╭─ Extracted information

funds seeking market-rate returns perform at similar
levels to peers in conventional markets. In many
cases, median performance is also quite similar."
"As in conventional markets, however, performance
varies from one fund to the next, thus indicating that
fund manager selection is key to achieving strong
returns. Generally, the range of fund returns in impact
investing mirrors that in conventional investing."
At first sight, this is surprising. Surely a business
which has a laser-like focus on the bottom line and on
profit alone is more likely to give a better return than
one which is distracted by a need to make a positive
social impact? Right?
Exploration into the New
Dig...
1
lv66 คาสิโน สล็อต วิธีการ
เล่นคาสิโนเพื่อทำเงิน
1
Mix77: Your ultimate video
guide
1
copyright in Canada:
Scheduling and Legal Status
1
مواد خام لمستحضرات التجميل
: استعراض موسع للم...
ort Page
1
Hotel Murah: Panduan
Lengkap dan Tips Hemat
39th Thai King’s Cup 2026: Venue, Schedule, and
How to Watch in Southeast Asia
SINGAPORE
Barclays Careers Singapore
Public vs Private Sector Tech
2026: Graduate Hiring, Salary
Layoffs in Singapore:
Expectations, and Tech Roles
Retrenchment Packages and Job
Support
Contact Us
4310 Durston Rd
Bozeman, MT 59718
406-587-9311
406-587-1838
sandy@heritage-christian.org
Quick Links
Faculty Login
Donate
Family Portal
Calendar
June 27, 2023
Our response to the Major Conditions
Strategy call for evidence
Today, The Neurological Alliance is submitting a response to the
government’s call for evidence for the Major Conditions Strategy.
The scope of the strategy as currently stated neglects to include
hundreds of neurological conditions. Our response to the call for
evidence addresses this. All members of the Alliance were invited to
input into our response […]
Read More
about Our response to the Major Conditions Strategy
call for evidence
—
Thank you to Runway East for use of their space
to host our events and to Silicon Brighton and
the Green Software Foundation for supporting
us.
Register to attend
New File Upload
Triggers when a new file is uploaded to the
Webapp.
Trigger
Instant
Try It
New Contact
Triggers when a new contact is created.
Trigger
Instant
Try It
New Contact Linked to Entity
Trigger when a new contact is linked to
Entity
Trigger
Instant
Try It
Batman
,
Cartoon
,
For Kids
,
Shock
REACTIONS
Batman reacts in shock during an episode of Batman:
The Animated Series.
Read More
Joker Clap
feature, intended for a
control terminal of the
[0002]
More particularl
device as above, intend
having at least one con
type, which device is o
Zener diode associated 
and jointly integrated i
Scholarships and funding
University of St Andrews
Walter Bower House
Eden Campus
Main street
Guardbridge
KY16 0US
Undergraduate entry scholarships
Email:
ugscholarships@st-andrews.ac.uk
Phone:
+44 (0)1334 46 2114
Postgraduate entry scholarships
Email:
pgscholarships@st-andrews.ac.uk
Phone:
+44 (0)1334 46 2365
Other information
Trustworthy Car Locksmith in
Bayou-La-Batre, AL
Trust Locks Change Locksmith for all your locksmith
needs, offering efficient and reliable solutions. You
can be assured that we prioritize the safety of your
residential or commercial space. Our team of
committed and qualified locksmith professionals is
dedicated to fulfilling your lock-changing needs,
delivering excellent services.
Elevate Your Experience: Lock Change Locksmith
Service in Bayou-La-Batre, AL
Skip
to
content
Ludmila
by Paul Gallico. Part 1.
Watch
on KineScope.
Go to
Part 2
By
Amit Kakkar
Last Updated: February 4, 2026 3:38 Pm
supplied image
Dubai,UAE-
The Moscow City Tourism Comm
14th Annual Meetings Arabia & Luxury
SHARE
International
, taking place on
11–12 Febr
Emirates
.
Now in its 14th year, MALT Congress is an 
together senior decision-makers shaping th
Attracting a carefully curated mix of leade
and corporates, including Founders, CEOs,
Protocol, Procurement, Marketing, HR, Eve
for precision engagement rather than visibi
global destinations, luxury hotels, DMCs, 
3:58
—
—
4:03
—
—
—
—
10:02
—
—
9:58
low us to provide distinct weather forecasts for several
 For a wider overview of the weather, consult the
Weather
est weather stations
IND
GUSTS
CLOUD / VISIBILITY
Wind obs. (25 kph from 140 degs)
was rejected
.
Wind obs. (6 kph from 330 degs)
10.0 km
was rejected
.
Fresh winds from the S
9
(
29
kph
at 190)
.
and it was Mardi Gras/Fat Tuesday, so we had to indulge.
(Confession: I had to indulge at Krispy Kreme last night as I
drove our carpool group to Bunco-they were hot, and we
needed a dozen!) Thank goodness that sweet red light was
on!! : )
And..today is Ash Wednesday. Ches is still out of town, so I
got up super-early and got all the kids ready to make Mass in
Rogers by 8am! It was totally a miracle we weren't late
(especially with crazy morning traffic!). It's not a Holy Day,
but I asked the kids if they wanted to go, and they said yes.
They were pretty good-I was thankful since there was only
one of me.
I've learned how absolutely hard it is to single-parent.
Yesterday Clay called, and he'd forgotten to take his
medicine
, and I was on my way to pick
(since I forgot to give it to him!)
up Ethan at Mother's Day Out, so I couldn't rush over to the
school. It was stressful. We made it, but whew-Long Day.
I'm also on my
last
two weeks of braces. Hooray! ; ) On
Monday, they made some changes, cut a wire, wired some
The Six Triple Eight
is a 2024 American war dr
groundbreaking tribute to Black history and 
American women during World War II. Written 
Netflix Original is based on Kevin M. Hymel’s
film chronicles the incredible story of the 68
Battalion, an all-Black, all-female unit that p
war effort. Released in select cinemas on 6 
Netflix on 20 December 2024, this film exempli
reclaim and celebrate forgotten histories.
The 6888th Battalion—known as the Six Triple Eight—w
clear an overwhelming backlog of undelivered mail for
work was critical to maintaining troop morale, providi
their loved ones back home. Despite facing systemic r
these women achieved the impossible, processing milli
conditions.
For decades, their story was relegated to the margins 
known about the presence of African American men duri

╰─

**Task to complete**
Your reply should hold only the lines from the first line of the records through the one with "fund manager selection", reproduced word for word.

**Problem solution**
funds seeking market-rate returns perform at similar
levels to peers in conventional markets. In many
cases, median performance is also quite similar."
"As in conventional markets, however, performance
varies from one fund to the next, thus indicating that
fund manager selection is key to achieving strong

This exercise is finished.